APPROACH & RESULTS: Portal mesenchymal cells were isolated from mouse bilio-vascular tree and analyzed by scRNAseq. Thereby, we uncovered the landscape of portal mesenchymal cells in homeostatic mouse liver. Trajectory analysis enabled inferring a small cell population further defined by surface markers used to isolate it. This population consisted of portal fibroblasts with mesenchymal stem cell features (PMSCs), i.e., high clonogenicity and tri-lineage differentiation potential, that generated proliferative myofibroblasts, contrasting with non-proliferative HSC-derived myofibroblasts (-MFs). Using bulk RNAseq, we built oligogene signatures of the two cell populations, that remained discriminant across myofibroblastic differentiation. SLIT2, a prototypical gene of PMSC/PMSC-MF signature, mediated pro-fibrotic and angiogenic effects of these cells, whose conditioned medium promoted HSC survival and endothelial cell tubulogenesis. Using PMSC/PMSC-MF 7-gene signature and SLIT2 FISH, we showed that PMSCs display a perivascular portal distribution in homeostatic liver and largely expand with fibrosis progression, contributing to the myofibroblast populations that form fibrotic septa, preferentially along neo-vessels, in murine and human liver disorders, irrespective of aetiology. We also unraveled a 6-gene expression signature of HSCs/HSC-MFs that did not vary in these disorders, consistent with their low proliferation rate.

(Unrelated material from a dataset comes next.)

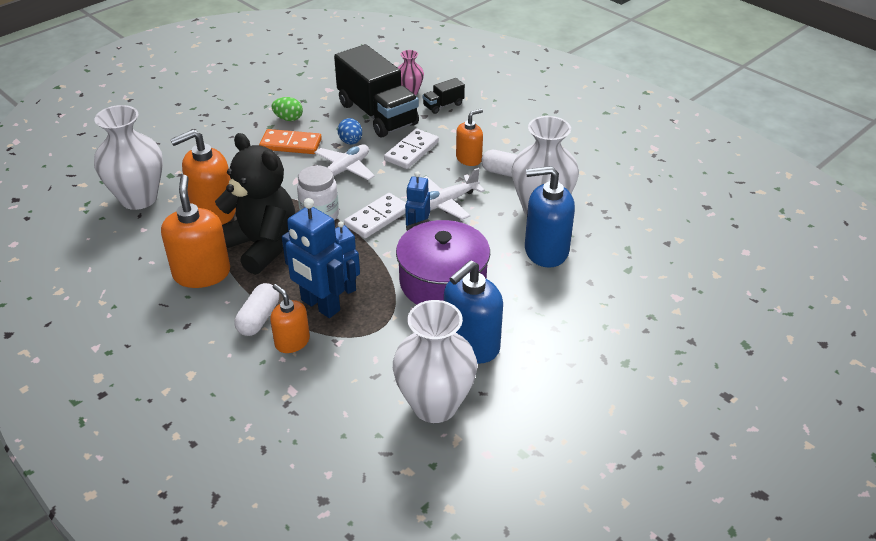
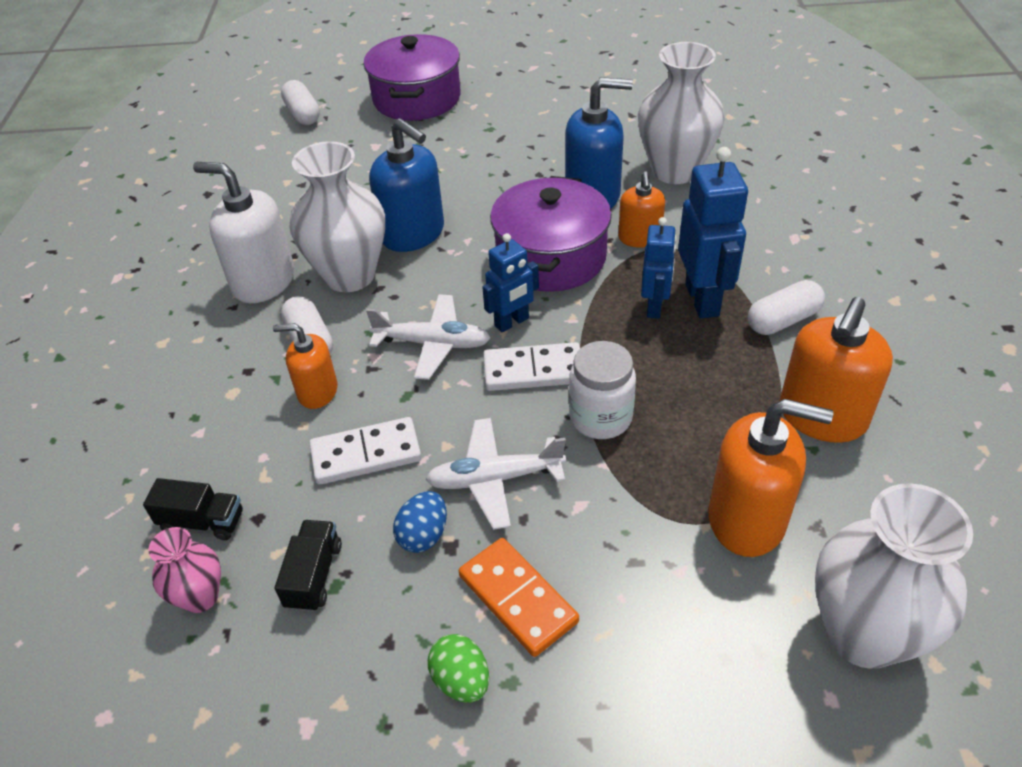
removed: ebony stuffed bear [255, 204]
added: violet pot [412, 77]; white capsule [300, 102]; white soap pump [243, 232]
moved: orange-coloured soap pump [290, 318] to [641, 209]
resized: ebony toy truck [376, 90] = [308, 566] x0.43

Perivascular portal fibroblasts with stem cell features generate expansive myofibroblasts, expressing SLIT2, which promotes angiogenesis and the survival of hepatic stellate cell-derived myofibroblasts, thereby underlying the formation of fibrotic septa (FS).

CONCLUSIONS: PMSCs form a small reservoir of expansive myofibroblasts, which in interaction with neo-vessels and HSC-MFs that mainly arise via differentiation from a preexisting pool, underlie the formation of fibrotic septa in all types of liver diseases.